### Task to complete
Please quote exactly the opening lines of the data, from the first line to the one where "Soggettario del Sistema" appears.

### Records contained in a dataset
-----

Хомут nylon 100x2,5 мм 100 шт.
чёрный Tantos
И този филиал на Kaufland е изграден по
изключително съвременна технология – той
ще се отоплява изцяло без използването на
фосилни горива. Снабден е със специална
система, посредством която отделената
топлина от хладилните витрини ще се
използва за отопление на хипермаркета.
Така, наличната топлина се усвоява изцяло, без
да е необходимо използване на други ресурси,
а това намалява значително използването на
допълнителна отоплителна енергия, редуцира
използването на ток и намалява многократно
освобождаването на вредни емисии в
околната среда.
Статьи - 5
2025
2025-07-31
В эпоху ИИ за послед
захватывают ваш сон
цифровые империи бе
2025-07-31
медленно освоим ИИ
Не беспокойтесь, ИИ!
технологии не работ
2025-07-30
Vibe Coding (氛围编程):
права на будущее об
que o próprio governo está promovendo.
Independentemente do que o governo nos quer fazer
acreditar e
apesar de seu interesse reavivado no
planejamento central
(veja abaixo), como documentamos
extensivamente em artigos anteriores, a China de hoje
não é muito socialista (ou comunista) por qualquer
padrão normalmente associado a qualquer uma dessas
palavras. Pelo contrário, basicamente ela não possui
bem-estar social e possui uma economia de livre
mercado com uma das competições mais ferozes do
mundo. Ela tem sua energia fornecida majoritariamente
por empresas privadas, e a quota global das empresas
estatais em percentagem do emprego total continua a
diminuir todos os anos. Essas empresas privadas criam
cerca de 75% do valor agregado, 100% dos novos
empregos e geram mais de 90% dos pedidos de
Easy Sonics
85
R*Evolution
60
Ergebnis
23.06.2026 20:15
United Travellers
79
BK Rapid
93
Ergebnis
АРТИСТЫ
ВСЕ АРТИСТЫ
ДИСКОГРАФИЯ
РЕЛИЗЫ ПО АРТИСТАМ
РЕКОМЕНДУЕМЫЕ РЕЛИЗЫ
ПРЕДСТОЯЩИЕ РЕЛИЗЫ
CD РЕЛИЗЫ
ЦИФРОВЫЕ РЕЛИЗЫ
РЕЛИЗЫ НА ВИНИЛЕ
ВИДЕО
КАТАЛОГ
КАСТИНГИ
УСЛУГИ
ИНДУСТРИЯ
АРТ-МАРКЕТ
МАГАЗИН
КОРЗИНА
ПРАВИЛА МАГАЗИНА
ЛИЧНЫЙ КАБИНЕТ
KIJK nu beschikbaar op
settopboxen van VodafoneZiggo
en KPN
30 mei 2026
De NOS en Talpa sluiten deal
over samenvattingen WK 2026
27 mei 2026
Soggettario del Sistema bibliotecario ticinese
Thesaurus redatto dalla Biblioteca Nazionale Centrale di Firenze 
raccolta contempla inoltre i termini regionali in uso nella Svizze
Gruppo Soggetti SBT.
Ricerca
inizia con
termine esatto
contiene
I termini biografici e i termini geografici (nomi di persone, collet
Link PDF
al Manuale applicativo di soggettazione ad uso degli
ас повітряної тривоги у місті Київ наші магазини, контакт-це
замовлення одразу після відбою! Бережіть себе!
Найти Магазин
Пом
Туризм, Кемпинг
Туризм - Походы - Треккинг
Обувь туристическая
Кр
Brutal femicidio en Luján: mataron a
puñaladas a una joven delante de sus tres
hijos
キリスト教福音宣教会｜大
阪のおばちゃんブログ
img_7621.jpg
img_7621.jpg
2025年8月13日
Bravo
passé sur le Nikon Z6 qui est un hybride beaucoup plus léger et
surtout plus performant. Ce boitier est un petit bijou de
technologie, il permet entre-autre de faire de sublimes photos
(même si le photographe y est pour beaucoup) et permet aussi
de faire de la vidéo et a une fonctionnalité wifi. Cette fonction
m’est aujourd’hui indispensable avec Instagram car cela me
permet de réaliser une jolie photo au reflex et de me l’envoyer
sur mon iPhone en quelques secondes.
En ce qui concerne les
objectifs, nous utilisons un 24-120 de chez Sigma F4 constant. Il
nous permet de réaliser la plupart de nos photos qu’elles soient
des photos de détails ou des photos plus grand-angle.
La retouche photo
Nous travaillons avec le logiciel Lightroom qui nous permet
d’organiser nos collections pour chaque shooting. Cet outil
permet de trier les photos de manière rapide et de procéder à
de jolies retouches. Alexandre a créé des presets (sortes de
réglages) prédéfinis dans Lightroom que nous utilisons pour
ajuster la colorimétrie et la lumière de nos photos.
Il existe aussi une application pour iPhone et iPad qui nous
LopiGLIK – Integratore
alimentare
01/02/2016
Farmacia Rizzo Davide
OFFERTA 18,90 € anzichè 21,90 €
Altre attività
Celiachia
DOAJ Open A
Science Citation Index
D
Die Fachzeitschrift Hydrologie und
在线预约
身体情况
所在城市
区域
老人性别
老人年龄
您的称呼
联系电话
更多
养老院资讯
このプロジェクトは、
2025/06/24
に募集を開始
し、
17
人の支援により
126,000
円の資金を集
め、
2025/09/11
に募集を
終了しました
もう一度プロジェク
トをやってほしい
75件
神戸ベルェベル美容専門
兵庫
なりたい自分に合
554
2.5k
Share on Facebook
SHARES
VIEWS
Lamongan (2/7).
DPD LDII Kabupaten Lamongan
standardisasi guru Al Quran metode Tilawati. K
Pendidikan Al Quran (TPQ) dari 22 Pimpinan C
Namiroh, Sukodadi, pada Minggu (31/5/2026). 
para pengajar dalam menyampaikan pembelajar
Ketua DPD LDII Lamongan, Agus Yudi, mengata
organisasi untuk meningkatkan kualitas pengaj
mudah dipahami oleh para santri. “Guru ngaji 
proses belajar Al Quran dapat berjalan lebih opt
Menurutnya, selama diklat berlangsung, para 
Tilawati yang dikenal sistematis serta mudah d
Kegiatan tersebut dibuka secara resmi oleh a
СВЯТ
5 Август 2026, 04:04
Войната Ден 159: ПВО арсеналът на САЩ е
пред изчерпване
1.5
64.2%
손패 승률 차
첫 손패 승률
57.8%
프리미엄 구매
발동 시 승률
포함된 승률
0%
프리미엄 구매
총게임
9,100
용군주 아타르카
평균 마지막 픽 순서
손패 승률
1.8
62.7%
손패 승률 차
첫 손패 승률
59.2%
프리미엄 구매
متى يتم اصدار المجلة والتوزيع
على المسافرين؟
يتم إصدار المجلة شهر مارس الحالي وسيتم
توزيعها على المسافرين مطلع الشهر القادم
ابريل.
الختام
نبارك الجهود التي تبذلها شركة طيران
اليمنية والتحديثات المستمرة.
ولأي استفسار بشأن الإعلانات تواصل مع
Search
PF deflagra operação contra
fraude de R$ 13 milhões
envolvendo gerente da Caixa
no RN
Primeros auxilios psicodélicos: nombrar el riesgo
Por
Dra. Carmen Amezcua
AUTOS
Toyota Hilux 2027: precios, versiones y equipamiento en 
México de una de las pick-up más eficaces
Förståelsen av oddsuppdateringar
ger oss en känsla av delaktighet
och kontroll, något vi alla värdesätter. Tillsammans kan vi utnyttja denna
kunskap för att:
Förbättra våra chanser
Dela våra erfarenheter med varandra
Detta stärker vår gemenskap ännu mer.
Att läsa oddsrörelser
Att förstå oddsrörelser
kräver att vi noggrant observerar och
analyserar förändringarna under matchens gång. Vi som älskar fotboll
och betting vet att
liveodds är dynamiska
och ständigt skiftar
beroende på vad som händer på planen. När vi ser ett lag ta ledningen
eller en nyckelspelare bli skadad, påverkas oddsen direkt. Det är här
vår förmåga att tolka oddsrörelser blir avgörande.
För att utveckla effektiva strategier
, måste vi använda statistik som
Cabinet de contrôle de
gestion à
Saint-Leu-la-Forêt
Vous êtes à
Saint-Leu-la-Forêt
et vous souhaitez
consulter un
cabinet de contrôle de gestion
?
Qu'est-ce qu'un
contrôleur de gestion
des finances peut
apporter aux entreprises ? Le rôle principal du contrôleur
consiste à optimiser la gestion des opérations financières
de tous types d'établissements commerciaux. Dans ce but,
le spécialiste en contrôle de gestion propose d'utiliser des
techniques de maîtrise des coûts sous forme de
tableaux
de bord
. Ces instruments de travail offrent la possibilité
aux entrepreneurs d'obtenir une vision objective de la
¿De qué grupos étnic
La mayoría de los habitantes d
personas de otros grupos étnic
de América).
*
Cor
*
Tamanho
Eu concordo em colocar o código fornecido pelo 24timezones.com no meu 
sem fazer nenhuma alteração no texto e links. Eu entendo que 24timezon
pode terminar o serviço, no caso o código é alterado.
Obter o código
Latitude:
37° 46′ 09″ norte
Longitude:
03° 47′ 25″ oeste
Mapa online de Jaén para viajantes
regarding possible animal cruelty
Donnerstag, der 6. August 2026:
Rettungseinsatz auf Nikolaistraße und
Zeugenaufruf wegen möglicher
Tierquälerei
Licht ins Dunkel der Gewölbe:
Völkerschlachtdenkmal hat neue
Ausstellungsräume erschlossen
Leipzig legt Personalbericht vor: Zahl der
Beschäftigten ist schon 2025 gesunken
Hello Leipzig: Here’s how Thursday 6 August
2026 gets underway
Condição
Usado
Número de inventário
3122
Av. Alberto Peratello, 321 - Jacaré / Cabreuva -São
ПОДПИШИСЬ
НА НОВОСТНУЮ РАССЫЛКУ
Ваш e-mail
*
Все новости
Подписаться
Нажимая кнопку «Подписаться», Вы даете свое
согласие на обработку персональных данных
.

-----

### Expected answer
Хомут nylon 100x2,5 мм 100 шт.
чёрный Tantos
И този филиал на Kaufland е изграден по
изключително съвременна технология – той
ще се отоплява изцяло без използването на
фосилни горива. Снабден е със специална
система, посредством която отделената
топлина от хладилните витрини ще се
използва за отопление на хипермаркета.
Така, наличната топлина се усвоява изцяло, без
да е необходимо използване на други ресурси,
а това намалява значително използването на
допълнителна отоплителна енергия, редуцира
използването на ток и намалява многократно
освобождаването на вредни емисии в
околната среда.
Статьи - 5
2025
2025-07-31
В эпоху ИИ за послед
захватывают ваш сон
цифровые империи бе
2025-07-31
медленно освоим ИИ
Не беспокойтесь, ИИ!
технологии не работ
2025-07-30
Vibe Coding (氛围编程):
права на будущее об
que o próprio governo está promovendo.
Independentemente do que o governo nos quer fazer
acreditar e
apesar de seu interesse reavivado no
planejamento central
(veja abaixo), como documentamos
extensivamente em artigos anteriores, a China de hoje
não é muito socialista (ou comunista) por qualquer
padrão normalmente associado a qualquer uma dessas
palavras. Pelo contrário, basicamente ela não possui
bem-estar social e possui uma economia de livre
mercado com uma das competições mais ferozes do
mundo. Ela tem sua energia fornecida majoritariamente
por empresas privadas, e a quota global das empresas
estatais em percentagem do emprego total continua a
diminuir todos os anos. Essas empresas privadas criam
cerca de 75% do valor agregado, 100% dos novos
empregos e geram mais de 90% dos pedidos de
Easy Sonics
85
R*Evolution
60
Ergebnis
23.06.2026 20:15
United Travellers
79
BK Rapid
93
Ergebnis
АРТИСТЫ
ВСЕ АРТИСТЫ
ДИСКОГРАФИЯ
РЕЛИЗЫ ПО АРТИСТАМ
РЕКОМЕНДУЕМЫЕ РЕЛИЗЫ
ПРЕДСТОЯЩИЕ РЕЛИЗЫ
CD РЕЛИЗЫ
ЦИФРОВЫЕ РЕЛИЗЫ
РЕЛИЗЫ НА ВИНИЛЕ
ВИДЕО
КАТАЛОГ
КАСТИНГИ
УСЛУГИ
ИНДУСТРИЯ
АРТ-МАРКЕТ
МАГАЗИН
КОРЗИНА
ПРАВИЛА МАГАЗИНА
ЛИЧНЫЙ КАБИНЕТ
KIJK nu beschikbaar op
settopboxen van VodafoneZiggo
en KPN
30 mei 2026
De NOS en Talpa sluiten deal
over samenvattingen WK 2026
27 mei 2026
Soggettario del Sistema bibliotecario ticinese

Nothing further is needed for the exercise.